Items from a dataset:
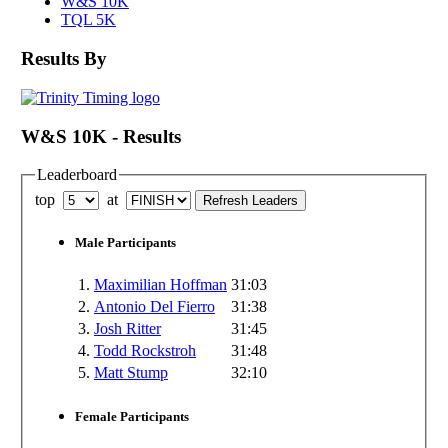
W&S 10K
TQL 5K
Results By
W&S 10K - Results
Leaderboard
top
at
Male Participants
1.
Maximilian Hoffman
31:03
2.
Antonio Del Fierro
31:38
3.
Josh Ritter
31:45
4.
Todd Rockstroh
31:48
5.
Matt Stump
32:10
Female Participants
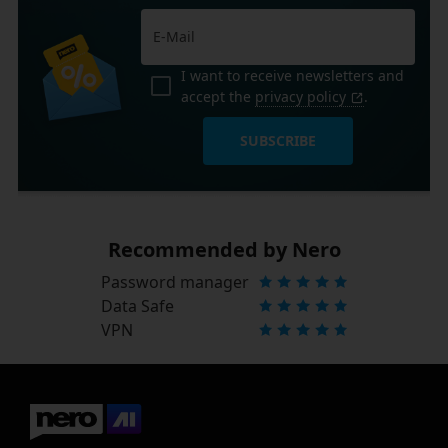
I want to receive newsletters and
accept the
privacy policy
.
SUBSCRIBE
Recommended by Nero
Password manager
Data Safe
VPN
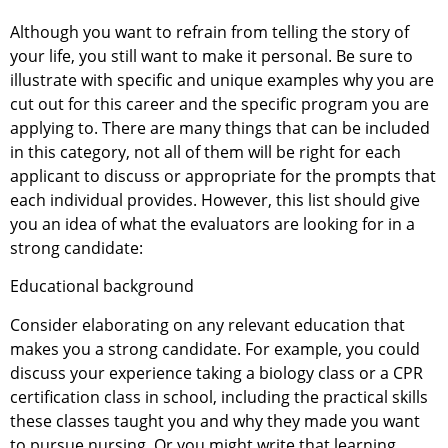
Although you want to refrain from telling the story of
your life, you still want to make it personal. Be sure to
illustrate with specific and unique examples why you are
cut out for this career and the specific program you are
applying to. There are many things that can be included
in this category, not all of them will be right for each
applicant to discuss or appropriate for the prompts that
each individual provides. However, this list should give
you an idea of what the evaluators are looking for in a
strong candidate:
Educational background
Consider elaborating on any relevant education that
makes you a strong candidate. For example, you could
discuss your experience taking a biology class or a CPR
certification class in school, including the practical skills
these classes taught you and why they made you want
to pursue nursing. Or you might write that learning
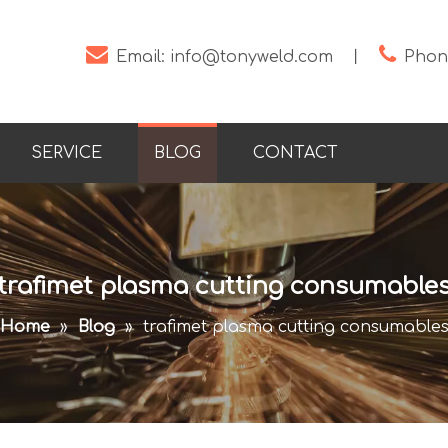


Email:
info@tonyweld.com
丨
Phone
SERVICE
BLOG
CONTACT
trafimet plasma cutting consumable
Home
»
Blog
»
trafimet plasma cutting consumable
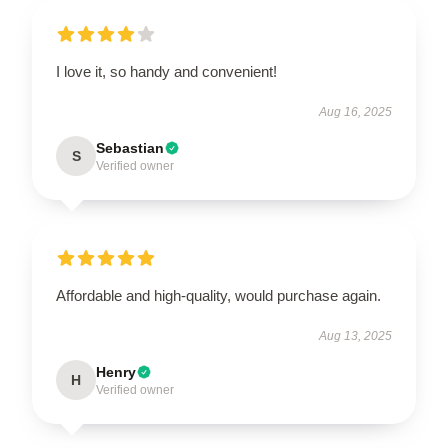
I love it, so handy and convenient!
Aug 16, 2025
Sebastian
S
Verified owner
Affordable and high-quality, would purchase again.
Aug 13, 2025
Henry
H
Verified owner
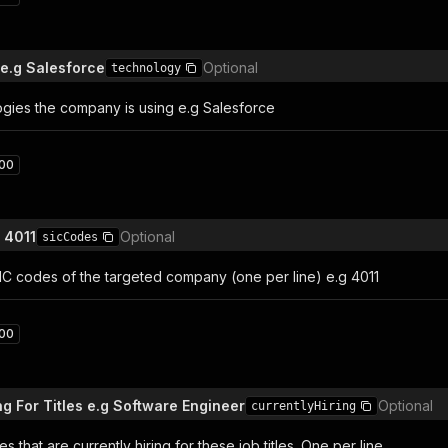
e.g Salesforce
Optional
technology
ogies the company is using e.g Salesforce
00
 4011
Optional
sicCodes
 SIC codes of the targeted company (one per line) e.g 4011
00
ng For Titles e.g Software Engineer
Optional
currentlyHiring
s that are currently hiring for these job titles. One per line.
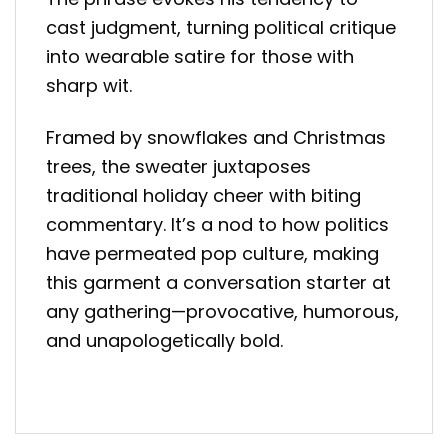
cast judgment, turning political critique
into wearable satire for those with
sharp wit.
Framed by snowflakes and Christmas
trees, the sweater juxtaposes
traditional holiday cheer with biting
commentary. It’s a nod to how politics
have permeated pop culture, making
this garment a conversation starter at
any gathering—provocative, humorous,
and unapologetically bold.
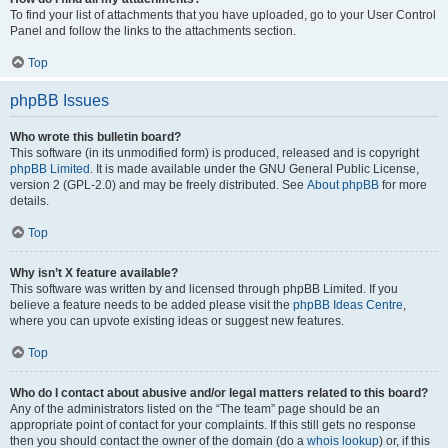
To find your list of attachments that you have uploaded, go to your User Control
Panel and follow the links to the attachments section.
Top
phpBB Issues
Who wrote this bulletin board?
This software (in its unmodified form) is produced, released and is copyright
phpBB Limited
. It is made available under the GNU General Public License,
version 2 (GPL-2.0) and may be freely distributed. See
About phpBB
for more
details.
Top
Why isn’t X feature available?
This software was written by and licensed through phpBB Limited. If you
believe a feature needs to be added please visit the
phpBB Ideas Centre
,
where you can upvote existing ideas or suggest new features.
Top
Who do I contact about abusive and/or legal matters related to this board?
Any of the administrators listed on the “The team” page should be an
appropriate point of contact for your complaints. If this still gets no response
then you should contact the owner of the domain (do a
whois lookup
) or, if this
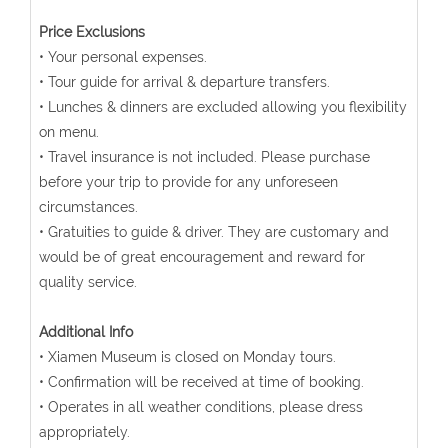
Price Exclusions
• Your personal expenses.
• Tour guide for arrival & departure transfers.
• Lunches & dinners are excluded allowing you flexibility
on menu.
• Travel insurance is not included. Please purchase
before your trip to provide for any unforeseen
circumstances.
• Gratuities to guide & driver. They are customary and
would be of great encouragement and reward for
quality service.
Additional Info
• Xiamen Museum is closed on Monday tours.
• Confirmation will be received at time of booking.
• Operates in all weather conditions, please dress
appropriately.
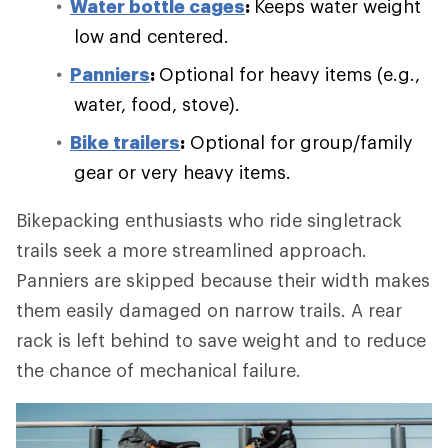
Water bottle cages
:
Keeps water weight
low and centered.
Panniers
:
Optional for heavy items (e.g.,
water, food, stove).
Bike trailers
:
Optional for group/family
gear or very heavy items.
Bikepacking enthusiasts who ride singletrack
trails seek a more streamlined approach.
Panniers are skipped because their width makes
them easily damaged on narrow trails. A rear
rack is left behind to save weight and to reduce
the chance of mechanical failure.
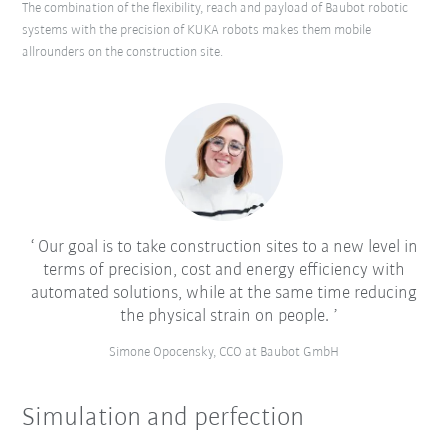
The combination of the flexibility, reach and payload of Baubot robotic
systems with the precision of KUKA robots makes them mobile
allrounders on the construction site.
Our goal is to take construction sites to a new level in
terms of precision, cost and energy efficiency with
automated solutions, while at the same time reducing
the physical strain on people.
Simone Opocensky, CCO at Baubot GmbH
Simulation and perfection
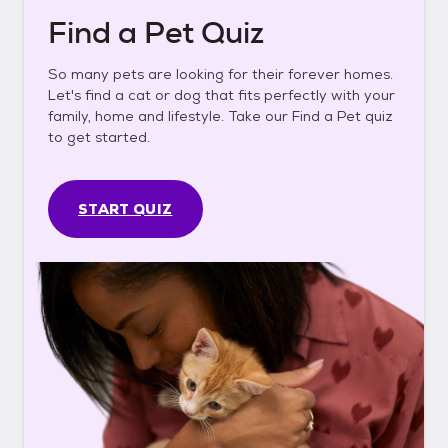
Find a Pet Quiz
So many pets are looking for their forever homes.
Let's find a cat or dog that fits perfectly with your
family, home and lifestyle. Take our Find a Pet quiz
to get started.
START QUIZ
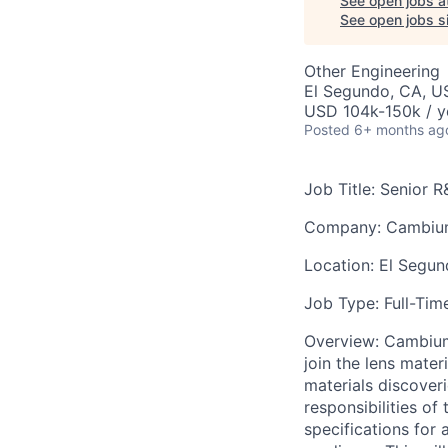
See open jobs a
See open jobs si
Other Engineering
El Segundo, CA, U
USD 104k-150k / y
Posted
6+ months ag
Job Title: Senior 
Company: Cambi
Location: El Segu
Job Type: Full-Tim
Overview: Cambium 
join the lens mate
materials discover
responsibilities of
specifications for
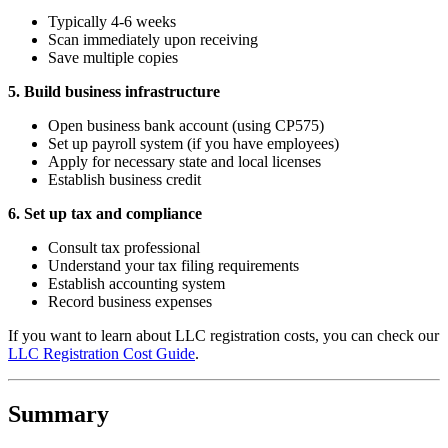
Typically 4-6 weeks
Scan immediately upon receiving
Save multiple copies
5. Build business infrastructure
Open business bank account (using CP575)
Set up payroll system (if you have employees)
Apply for necessary state and local licenses
Establish business credit
6. Set up tax and compliance
Consult tax professional
Understand your tax filing requirements
Establish accounting system
Record business expenses
If you want to learn about LLC registration costs, you can check our
LLC Registration Cost Guide
.
Summary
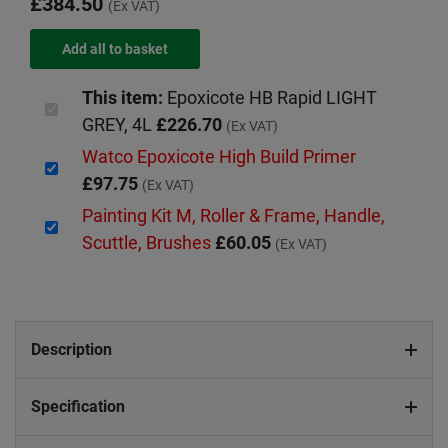
£384.50
(Ex VAT)
This item:
Epoxicote HB Rapid LIGHT
GREY, 4L
£226.70
(Ex VAT)
Watco Epoxicote High Build Primer
£97.75
(Ex VAT)
Painting Kit M, Roller & Frame, Handle,
Scuttle, Brushes
£60.05
(Ex VAT)
Description
Specification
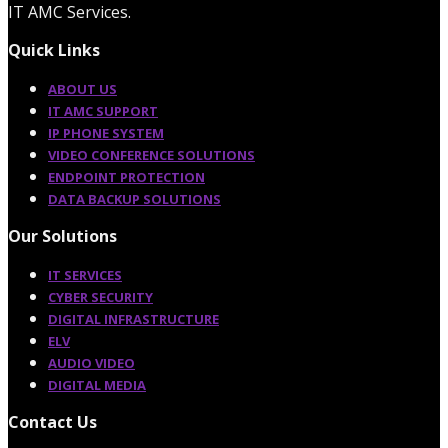
IT AMC Services.
Quick Links
ABOUT US
IT AMC SUPPORT
IP PHONE SYSTEM
VIDEO CONFERENCE SOLUTIONS
ENDPOINT PROTECTION
DATA BACKUP SOLUTIONS
Our Solutions
IT SERVICES
CYBER SECURITY
DIGITAL INFRASTRUCTURE
ELV
AUDIO VIDEO
DIGITAL MEDIA
Contact Us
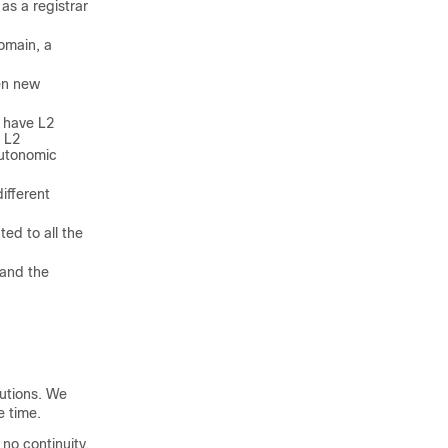
as a registrar
omain, a
en new
t have L2
o L2
autonomic
ifferent
ed to all the
 and the
lutions. We
 time.
no continuity,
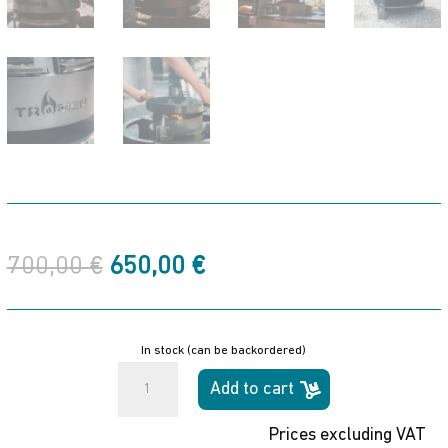
Original
Current
700,00
€
650,00
€
price
price
was:
is:
700,00 €.
650,00 €.
In stock (can be backordered)
Duomo
Add to cart
Ceibo
Tromen
Prices excluding VAT
Wood-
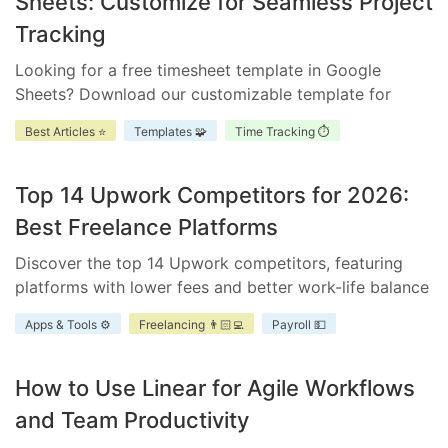
Sheets: Customize for Seamless Project
Tracking
Looking for a free timesheet template in Google
Sheets? Download our customizable template for
efficient time management. Ensure accurate tracking,
Best Articles ⭐
Templates 🧩
Time Tracking ⏱️
improve accountability, and enhance project
scheduling.
Top 14 Upwork Competitors for 2026:
Best Freelance Platforms
Discover the top 14 Upwork competitors, featuring
platforms with lower fees and better work-life balance
for freelancers and businesses.
Apps & Tools ⚙️
Freelancing 👨🏻‍💻
Payroll 💵
How to Use Linear for Agile Workflows
and Team Productivity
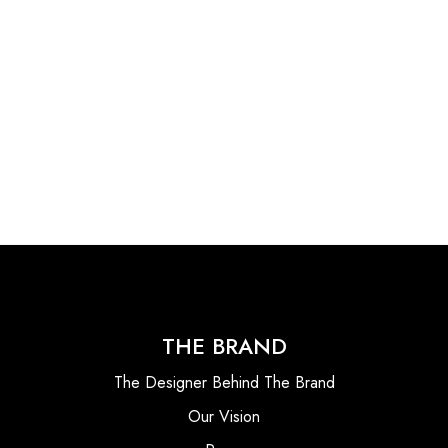
THE BRAND
The Designer Behind The Brand
Our Vision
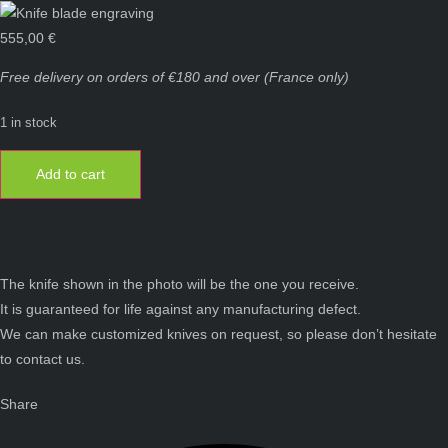
555,00
€
Free delivery on orders of €180 and over (France only)
1 in stock
Laguiole
knife
Add to cart
12
cm
1
piece
full
handle
warthog
ivory
The knife shown in the photo will be the one you receive.
quantity
It is guaranteed for life against any manufacturing defect.
We can make customized knives on request, so please don’t hesitate
to contact us.
Share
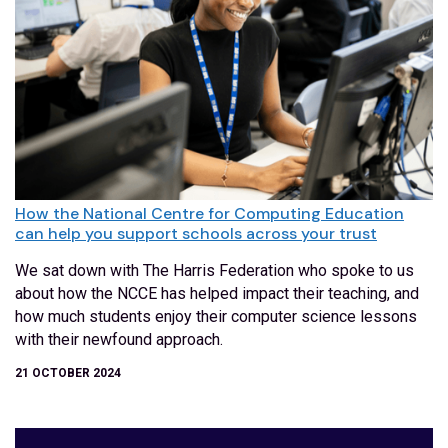
How the National Centre for Computing Education
can help you support schools across your trust
We sat down with The Harris Federation who spoke to us
about how the NCCE has helped impact their teaching, and
how much students enjoy their computer science lessons
with their newfound approach.
21 OCTOBER 2024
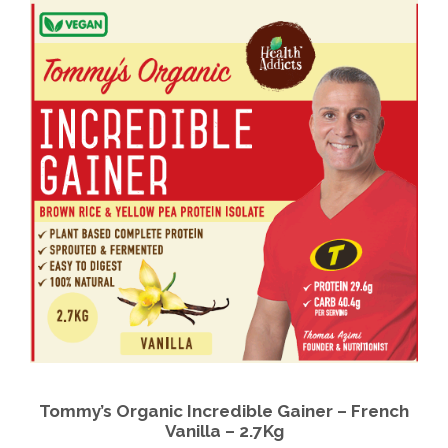
Tommy’s Organic Incredible Gainer – French
Vanilla – 2.7Kg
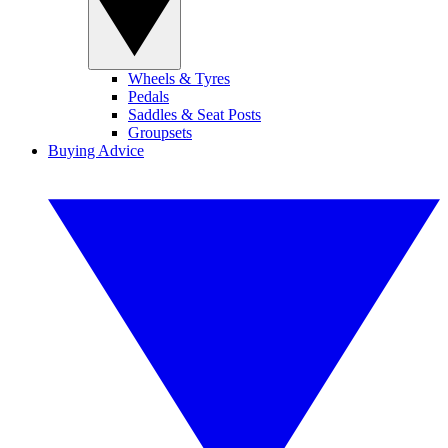
Wheels & Tyres
Pedals
Saddles & Seat Posts
Groupsets
Buying Advice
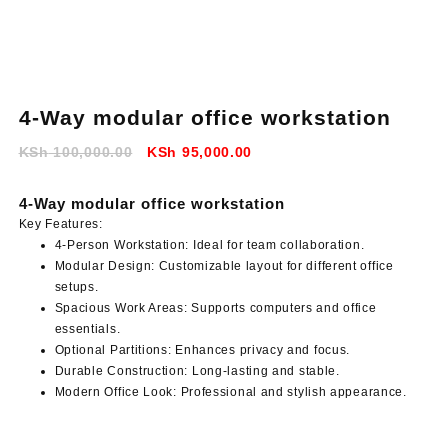
4-Way modular office workstation
Original
Current
KSh
100,000.00
KSh
95,000.00
price
price
was:
is:
4-Way modular office workstation
KSh 100,000.00.
KSh 95,000.00.
Key Features:
4-Person Workstation:
Ideal for team collaboration.
Modular Design:
Customizable layout for different office
setups.
Spacious Work Areas:
Supports computers and office
essentials.
Optional Partitions:
Enhances privacy and focus.
Durable Construction:
Long-lasting and stable.
Modern Office Look:
Professional and stylish appearance.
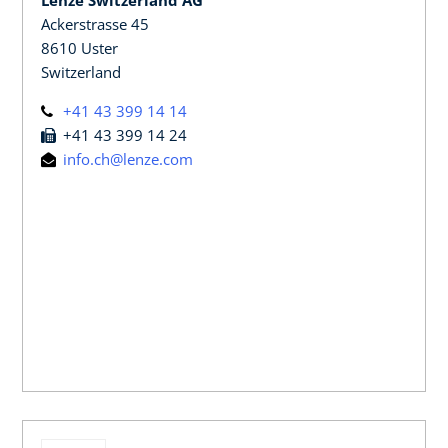
Ackerstrasse 45
8610 Uster
Switzerland
+41 43 399 14 14
+41 43 399 14 24
info.ch@lenze.com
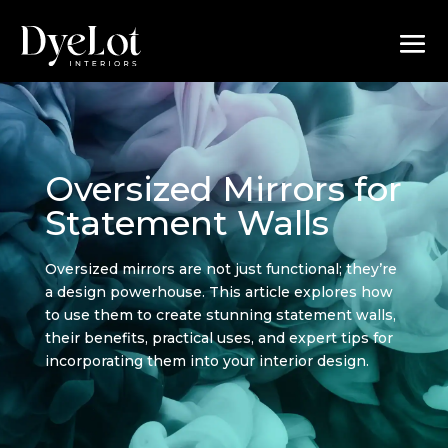
Oversized Mirrors for
Statement Walls
Oversized mirrors are not just functional; they’re
a design powerhouse. This article explores how
to use them to create stunning statement walls,
their benefits, practical uses, and expert tips for
incorporating them into your interior design.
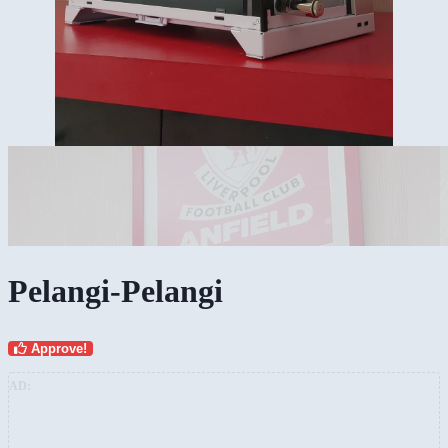
Pelangi-Pelangi
Approve!
AD:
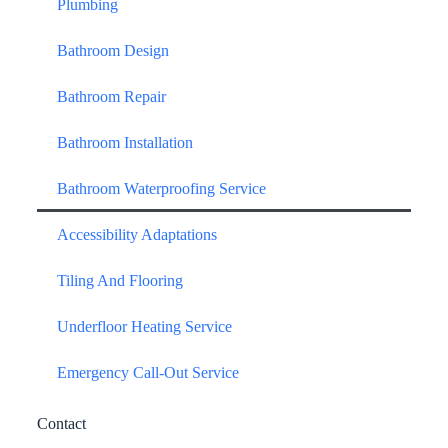
Plumbing
Bathroom Design
Bathroom Repair
Bathroom Installation
Bathroom Waterproofing Service
Accessibility Adaptations
Tiling And Flooring
Underfloor Heating Service
Emergency Call-Out Service
Contact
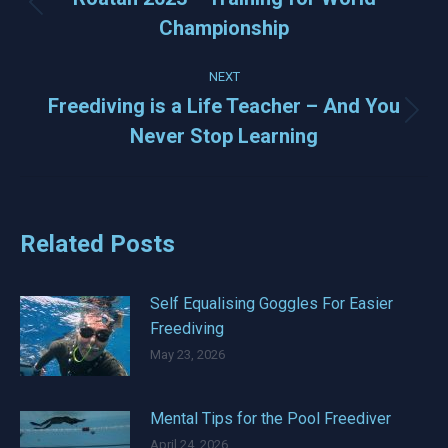
Previous
Championship
post:
NEXT
Freediving is a Life Teacher – And You
Next
Never Stop Learning
post:
Related Posts
Self Equalising Goggles For Easier
Freediving
May 23, 2026
Mental Tips for the Pool Freediver
April 24, 2026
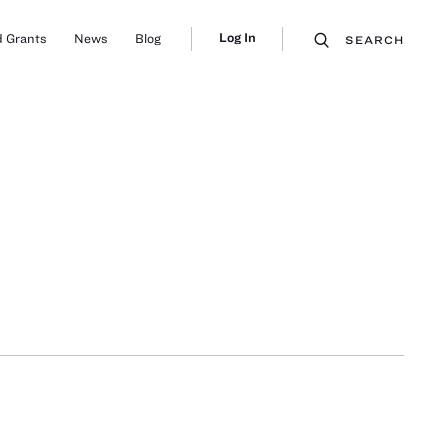
Log In
 Grants
News
Blog
SEARCH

- Your assignment
Show me every line of the entries above that holds "want".

- Solution below
I want to receive newsletters and
Although you want to refrain from telling the story of
your life, you still want to make it personal. Be sure to
these classes taught you and why they made you want
If you want to learn about LLC registration costs, you can check our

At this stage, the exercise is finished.